L’illegalità colpisce l’economia. E i dati sono in peggioramento. A dirlo è un rapporto della Confcommercio (presentato dal direttore dell’Ufficio Studi alla giornata nazionale della legalità del 22 novembre), realizzato su base dati Gfk Eurisko. Lo studio ci dice che il 16% delle imprese italiane (risultato 2016 in linea con il 2015) ha esperienza diretta o indiretta di fenomeni criminali. Percentuale che si raddoppia al sud e nelle isole dove il dato arriva al 38%.
Ma i danni quali e soprattutto quanti sono? L’indagine parla di 26,5 miliardi di euro (in un solo anno!) spariti dall’economia per colpa di abusivismo (8,1 mld quello commerciale, 5,6 mld quello nella ristorazione), furti (3,6 mln) e contraffazione (3,5 mld) e costi legati alla criminalità (ferimenti, assicurazioni, spesa difensiva per 5,7 mln). In parole povere, i fenomeni appena citati comportano riduzione dei ricavi o maggiori costi (mancati guadagni o assorbimenti di valore aggiunto) traducibili in veri e propri colpi alla nostra economia.
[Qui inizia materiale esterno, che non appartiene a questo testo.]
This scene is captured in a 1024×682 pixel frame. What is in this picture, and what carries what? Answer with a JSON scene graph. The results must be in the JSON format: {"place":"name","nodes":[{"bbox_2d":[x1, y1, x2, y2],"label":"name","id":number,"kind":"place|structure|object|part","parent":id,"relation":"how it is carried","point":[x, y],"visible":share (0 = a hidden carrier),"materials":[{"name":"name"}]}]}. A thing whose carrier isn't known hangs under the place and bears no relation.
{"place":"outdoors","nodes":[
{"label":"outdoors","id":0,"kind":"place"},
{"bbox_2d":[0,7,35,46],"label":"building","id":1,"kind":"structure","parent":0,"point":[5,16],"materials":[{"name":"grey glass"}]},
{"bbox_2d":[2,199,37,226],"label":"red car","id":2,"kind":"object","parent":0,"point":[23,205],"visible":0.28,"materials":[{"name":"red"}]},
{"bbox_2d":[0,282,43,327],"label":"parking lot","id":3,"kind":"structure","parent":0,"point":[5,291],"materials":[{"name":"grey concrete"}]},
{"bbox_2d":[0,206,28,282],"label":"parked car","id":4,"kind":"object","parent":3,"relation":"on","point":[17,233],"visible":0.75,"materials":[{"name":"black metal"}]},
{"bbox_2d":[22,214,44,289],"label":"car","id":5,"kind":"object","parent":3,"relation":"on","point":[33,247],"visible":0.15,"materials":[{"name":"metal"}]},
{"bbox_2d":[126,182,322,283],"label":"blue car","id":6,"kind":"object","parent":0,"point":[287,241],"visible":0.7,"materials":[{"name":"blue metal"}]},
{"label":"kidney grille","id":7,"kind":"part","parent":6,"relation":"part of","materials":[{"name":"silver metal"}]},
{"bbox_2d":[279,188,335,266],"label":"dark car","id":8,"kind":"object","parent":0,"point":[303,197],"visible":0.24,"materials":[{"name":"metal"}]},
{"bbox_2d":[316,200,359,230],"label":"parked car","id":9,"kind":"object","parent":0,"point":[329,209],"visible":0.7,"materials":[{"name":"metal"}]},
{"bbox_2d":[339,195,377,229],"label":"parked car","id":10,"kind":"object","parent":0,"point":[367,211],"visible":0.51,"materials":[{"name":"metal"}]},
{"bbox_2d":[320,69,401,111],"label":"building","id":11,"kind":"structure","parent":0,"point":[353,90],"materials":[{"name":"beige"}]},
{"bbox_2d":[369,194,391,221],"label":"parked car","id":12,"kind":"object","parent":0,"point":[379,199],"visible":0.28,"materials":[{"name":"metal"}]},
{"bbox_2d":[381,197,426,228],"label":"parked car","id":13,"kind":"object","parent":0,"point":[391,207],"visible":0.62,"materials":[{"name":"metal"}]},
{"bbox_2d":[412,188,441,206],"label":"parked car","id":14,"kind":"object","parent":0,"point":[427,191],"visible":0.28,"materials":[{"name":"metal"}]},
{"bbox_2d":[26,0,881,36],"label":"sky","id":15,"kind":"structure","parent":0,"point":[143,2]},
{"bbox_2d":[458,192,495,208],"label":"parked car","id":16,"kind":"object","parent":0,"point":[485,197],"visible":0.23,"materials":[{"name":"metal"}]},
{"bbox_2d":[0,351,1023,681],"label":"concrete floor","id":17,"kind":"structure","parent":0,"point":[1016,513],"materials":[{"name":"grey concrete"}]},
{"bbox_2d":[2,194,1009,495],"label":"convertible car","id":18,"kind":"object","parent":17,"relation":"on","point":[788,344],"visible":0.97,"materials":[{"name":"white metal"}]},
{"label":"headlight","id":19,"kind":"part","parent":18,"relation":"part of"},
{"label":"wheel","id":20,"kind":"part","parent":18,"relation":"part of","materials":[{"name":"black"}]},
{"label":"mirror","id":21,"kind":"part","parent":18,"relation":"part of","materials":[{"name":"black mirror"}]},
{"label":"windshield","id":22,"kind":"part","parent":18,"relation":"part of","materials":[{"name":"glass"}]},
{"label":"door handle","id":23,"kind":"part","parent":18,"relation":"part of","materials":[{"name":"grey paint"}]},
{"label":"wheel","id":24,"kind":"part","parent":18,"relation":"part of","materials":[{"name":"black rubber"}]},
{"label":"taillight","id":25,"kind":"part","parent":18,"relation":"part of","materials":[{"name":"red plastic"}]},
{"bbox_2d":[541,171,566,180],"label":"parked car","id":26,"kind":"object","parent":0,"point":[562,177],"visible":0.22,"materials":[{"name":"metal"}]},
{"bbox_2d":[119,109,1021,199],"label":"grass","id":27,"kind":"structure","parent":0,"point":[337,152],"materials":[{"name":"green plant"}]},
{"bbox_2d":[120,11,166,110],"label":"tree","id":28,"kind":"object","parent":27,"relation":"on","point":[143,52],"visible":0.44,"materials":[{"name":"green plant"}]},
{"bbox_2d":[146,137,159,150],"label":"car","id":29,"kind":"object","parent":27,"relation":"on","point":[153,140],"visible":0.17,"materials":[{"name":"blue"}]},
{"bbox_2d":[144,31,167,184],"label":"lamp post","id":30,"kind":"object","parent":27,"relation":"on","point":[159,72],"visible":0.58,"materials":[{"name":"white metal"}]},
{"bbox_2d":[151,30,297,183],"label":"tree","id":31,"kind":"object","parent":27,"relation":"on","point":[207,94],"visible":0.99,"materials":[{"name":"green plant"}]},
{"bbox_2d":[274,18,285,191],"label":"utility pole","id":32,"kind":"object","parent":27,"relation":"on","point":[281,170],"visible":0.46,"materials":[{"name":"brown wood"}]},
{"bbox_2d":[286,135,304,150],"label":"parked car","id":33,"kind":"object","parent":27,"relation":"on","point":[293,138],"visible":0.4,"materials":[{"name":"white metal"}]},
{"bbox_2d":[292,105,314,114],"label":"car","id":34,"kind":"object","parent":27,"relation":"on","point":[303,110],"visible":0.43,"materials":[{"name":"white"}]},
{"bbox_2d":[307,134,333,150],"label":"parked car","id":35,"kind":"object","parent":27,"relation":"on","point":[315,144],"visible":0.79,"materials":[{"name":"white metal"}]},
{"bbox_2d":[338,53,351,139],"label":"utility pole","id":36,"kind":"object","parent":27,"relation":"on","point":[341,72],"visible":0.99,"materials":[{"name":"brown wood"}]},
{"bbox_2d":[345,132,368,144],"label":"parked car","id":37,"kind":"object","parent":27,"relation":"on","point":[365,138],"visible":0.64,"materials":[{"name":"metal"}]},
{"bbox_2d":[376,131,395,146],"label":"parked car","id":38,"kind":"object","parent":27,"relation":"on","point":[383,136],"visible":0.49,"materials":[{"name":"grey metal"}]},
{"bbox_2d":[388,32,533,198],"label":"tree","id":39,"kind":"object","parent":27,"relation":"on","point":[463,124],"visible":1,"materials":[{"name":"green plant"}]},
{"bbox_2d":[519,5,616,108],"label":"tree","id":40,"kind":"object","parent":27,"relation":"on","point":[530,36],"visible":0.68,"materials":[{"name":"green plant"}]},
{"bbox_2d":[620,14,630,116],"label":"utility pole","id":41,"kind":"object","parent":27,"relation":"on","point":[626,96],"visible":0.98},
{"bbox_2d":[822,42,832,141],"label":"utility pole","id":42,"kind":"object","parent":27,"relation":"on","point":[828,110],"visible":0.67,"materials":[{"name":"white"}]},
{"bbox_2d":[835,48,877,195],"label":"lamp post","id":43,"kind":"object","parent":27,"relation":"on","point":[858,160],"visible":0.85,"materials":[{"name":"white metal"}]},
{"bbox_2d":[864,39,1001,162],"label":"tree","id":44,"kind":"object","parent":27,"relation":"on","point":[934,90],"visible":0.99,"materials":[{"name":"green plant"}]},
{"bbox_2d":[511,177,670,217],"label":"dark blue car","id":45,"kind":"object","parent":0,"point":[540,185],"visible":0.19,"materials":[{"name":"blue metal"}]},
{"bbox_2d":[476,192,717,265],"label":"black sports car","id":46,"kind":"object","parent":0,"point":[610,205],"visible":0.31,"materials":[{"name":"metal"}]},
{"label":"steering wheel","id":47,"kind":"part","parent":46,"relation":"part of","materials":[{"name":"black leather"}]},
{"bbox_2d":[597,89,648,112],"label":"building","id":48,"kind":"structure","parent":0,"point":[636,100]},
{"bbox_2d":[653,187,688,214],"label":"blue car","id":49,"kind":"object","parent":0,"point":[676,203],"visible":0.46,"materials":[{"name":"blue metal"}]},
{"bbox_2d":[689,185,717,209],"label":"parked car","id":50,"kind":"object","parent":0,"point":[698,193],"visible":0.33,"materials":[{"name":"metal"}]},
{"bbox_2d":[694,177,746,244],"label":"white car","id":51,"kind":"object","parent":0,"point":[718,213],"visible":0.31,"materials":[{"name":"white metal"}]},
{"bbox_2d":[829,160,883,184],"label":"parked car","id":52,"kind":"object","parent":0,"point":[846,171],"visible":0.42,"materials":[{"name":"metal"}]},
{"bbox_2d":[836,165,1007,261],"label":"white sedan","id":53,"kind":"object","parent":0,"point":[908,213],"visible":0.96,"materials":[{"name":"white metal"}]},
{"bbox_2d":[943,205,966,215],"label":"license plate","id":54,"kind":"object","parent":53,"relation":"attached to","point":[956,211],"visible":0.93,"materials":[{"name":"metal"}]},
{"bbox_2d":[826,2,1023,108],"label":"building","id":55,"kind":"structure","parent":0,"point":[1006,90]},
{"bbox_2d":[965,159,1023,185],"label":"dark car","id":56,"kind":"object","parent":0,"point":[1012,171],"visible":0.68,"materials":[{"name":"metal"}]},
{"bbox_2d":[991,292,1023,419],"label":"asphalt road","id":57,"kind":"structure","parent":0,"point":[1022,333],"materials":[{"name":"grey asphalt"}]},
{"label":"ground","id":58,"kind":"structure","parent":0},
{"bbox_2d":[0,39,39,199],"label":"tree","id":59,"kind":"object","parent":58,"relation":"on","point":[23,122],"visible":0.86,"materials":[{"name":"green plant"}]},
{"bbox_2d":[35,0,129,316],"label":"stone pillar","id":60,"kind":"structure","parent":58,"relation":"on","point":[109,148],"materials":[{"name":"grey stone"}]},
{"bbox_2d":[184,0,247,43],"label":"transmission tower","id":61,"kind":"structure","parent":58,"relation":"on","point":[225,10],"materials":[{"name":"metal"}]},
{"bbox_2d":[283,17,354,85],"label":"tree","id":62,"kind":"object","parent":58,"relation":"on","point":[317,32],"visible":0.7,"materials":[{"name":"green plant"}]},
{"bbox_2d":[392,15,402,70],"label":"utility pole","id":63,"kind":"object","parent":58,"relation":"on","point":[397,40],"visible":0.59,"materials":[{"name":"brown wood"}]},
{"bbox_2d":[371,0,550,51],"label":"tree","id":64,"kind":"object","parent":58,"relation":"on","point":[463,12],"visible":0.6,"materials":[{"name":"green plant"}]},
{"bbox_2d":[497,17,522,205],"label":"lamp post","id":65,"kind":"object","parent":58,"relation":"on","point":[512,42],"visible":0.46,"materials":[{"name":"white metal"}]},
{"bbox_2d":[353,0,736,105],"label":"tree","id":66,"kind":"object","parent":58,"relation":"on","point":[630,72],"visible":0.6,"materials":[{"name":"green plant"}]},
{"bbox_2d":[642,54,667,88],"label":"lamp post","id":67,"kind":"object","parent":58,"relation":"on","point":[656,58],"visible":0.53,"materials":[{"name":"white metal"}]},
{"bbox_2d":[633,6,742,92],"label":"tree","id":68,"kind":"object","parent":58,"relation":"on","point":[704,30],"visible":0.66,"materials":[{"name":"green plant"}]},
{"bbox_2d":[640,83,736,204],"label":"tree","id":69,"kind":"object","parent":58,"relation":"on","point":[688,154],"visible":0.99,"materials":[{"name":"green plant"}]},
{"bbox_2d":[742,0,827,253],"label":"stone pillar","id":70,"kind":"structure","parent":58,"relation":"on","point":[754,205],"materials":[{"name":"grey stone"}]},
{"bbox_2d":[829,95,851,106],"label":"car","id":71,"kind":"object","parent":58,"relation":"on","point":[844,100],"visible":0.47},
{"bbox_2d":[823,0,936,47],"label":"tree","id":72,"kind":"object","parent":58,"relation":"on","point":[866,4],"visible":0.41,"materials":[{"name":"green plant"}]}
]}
I dati vanno letti innanzitutto da un punto di vista assoluto. Così va letto infatti il dato totale dei danni stimati, perché equivale a qualche manovra finanziaria di uno stato europeo. Benché sicuramente non si possa con un colpo di spugna eliminare il problema, di risorse finanziarie pronte per essere liberate ce ne sono tante. E così si consideri anche che i miliardi “persi” in questo modo rischiano (nostra osservazione) di alimentare l’economia nera con conseguente foraggiamento dei fenomeni di lavoro nero e sicuramente di evasione.
Quella alla “criminalità economica” è una battaglia in cui vincerebbero sia cittadini che Stato. I primi, oltre a beneficiarne in termini di sicurezza generale, libertà di iniziativa economica e tutela del lavoro, beneficerebbero anche di un maggior reddito e più posti di lavoro (180.000 quelli che si perdono, secondo i dati sopracitati a causa del fenomeno). Il secondo ne beneficerebbe in termini di introiti fiscali, di miglioramento delle condizioni competitive dei mercati interni e delle imprese, oltre che di maggiori consumi. Cosa fare? Innanzitutto rendersi conto che, al di là del referendum, un problema c’è ed è serissimo e sicuramente più urgente.